-- Opening Marker --

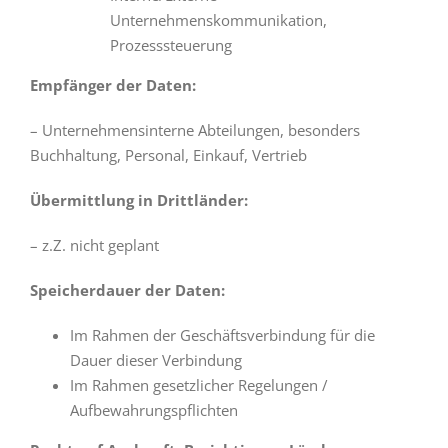
Unternehmenskommunikation,
Prozesssteuerung
Empfänger der Daten:
– Unternehmensinterne Abteilungen, besonders
Buchhaltung, Personal, Einkauf, Vertrieb
Übermittlung in Drittländer:
– z.Z. nicht geplant
Speicherdauer der Daten:
Im Rahmen der Geschäftsverbindung für die
Dauer dieser Verbindung
Im Rahmen gesetzlicher Regelungen /
Aufbewahrungspflichten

-- Closing Marker --

* [PROBLEM STATEMENT]
The answer must be an exact copy of the lines above, from the start of the records through the line with "Im Rahmen gesetzlicher Regelungen /", and of nothing else; no pictures belong in it.

* [TASK OUTPUT]
Unternehmenskommunikation,
Prozesssteuerung
Empfänger der Daten:
– Unternehmensinterne Abteilungen, besonders
Buchhaltung, Personal, Einkauf, Vertrieb
Übermittlung in Drittländer:
– z.Z. nicht geplant
Speicherdauer der Daten:
Im Rahmen der Geschäftsverbindung für die
Dauer dieser Verbindung
Im Rahmen gesetzlicher Regelungen /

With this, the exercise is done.